In the previous text, we explored two situations in response to the question “Why can it be good to receive a Private Equity investment?”. These were: (i) capital and experience for inorganic growth and (ii) reduction of exposure to business risk for the entrepreneur. As we indicated at the end, there are three additional circumstances under which it may be advantageous to receive a Private Equity investment:
- Inheritance Planning
There are recurring cases of succession proceedings of family companies in which not all children have an interest in being a company executive. In these cases, it may be very useful for the family to have a partner-investor, who helps organize management and establish good corporate governance practices in the company. Thus, children who remain in the business must obey the rules of governance in the best interests of the company and the other children will be assured that there will be no conflicts of interest among those who remain. That is, in addition to the rules, there will be another impartial shareholder who will aim for the best results for the company.
In the same way, it can be difficult to accurately value the business to support the dividing up of other assets which are to be transferred to the heirs. The investor’s introduction into the company is always preceded by establishing the stock price, which solves this problem, as well as freeing up other assets and liquidity from the family for transfer to the heirs.
- Corporate restructuring with the implementation of corporate governance
Similarly to the aforementioned points regarding succession planning, in companies where issues between members can or need to be solved by the total or partial exit of a shareholder or group, the input of a financial investor is valuable. It provides resources to acquire such participation, and at the same time promotes the organization of corporate governance for the withdrawal of eventual conflicts of interest between the parties. Additionally, it results in the formatting of professional executive management, independent of the specific interests of each shareholder or group of shareholders. However, it is rare for investors to have an interest in raising funds in a litigious company, so conflicts need to be resolved in advance, with shareholders always acting in the best interests of the company, rather than in their own.

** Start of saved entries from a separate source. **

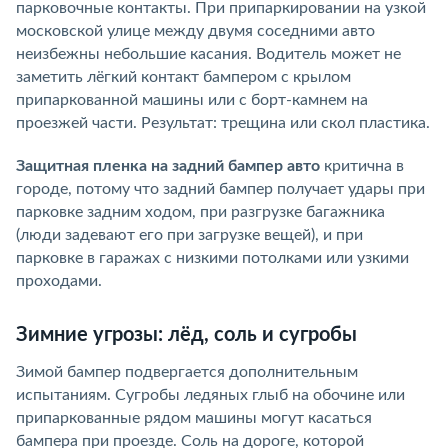
парковочные контакты. При припаркировании на узкой
московской улице между двумя соседними авто
неизбежны небольшие касания. Водитель может не
заметить лёгкий контакт бампером с крылом
припаркованной машины или с борт-камнем на
проезжей части. Результат: трещина или скол пластика.
Защитная пленка на задний бампер авто
критична в
городе, потому что задний бампер получает удары при
парковке задним ходом, при разгрузке багажника
(люди задевают его при загрузке вещей), и при
парковке в гаражах с низкими потолками или узкими
проходами.
Зимние угрозы: лёд, соль и сугробы
Зимой бампер подвергается дополнительным
испытаниям. Сугробы ледяных глыб на обочине или
припаркованные рядом машины могут касаться
бампера при проезде. Соль на дороге, которой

Finally, we discuss the most common reason:
- Growth capital
The entrepreneur repeatedly discovers or develops several growth opportunities in the business he/she operates, which demand capital to be made viable . These opportunities are usually “in the drawer”, either because there are no cash flow resources available to explore them further, or because the entrepreneur does not want to risk being exposed to high debt for such projects. A good way to resolve this impasse is to bring in a partner-investor with such additional capital.

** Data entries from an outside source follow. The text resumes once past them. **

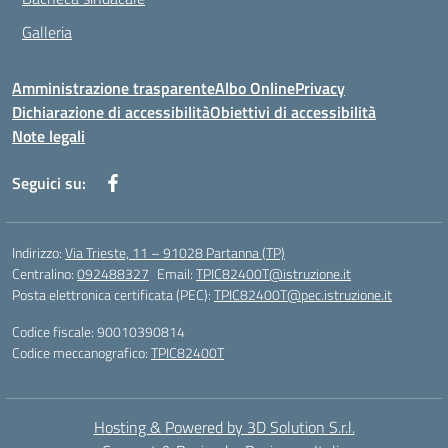
Galleria
Amministrazione trasparente
Albo Online
Privacy
Dichiarazione di accessibilità
Obiettivi di accessibilità
Note legali
Seguici su:
Indirizzo:
Via Trieste, 11 – 91028 Partanna (TP)
Centralino:
092488327
Email:
TPIC82400T@istruzione.it
Posta elettronica certificata (PEC):
TPIC82400T@pec.istruzione.it
Codice fiscale: 90010390814
Codice meccanografico:
TPIC82400T
Hosting & Powered by 3D Solution S.r.l.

In addition to the financial aspect, the entrepreneur usually has an excellent business and operational profile as well as a good strategic vision for the business. However, the company can develop greatly with the support of the investor, in terms of both professional financial management and corporate governance. The investor can help to organize the procedures for decision-making in the company, and therefore reduce dependency on the entrepreneur as an executive in the administrative-financial management of the company. In addition, the rules are clear among the executives and partners, and the entrepreneur can divide the risk of the strategic decisions that are only his. Introducing a professional investor into the company also improves the relationship with the financial market for access to finance. Lenders become more confident with quality information, prepared professionals and a shareholder-investor who has a benchmark of good practices, thereby reducing the company’s credit risk.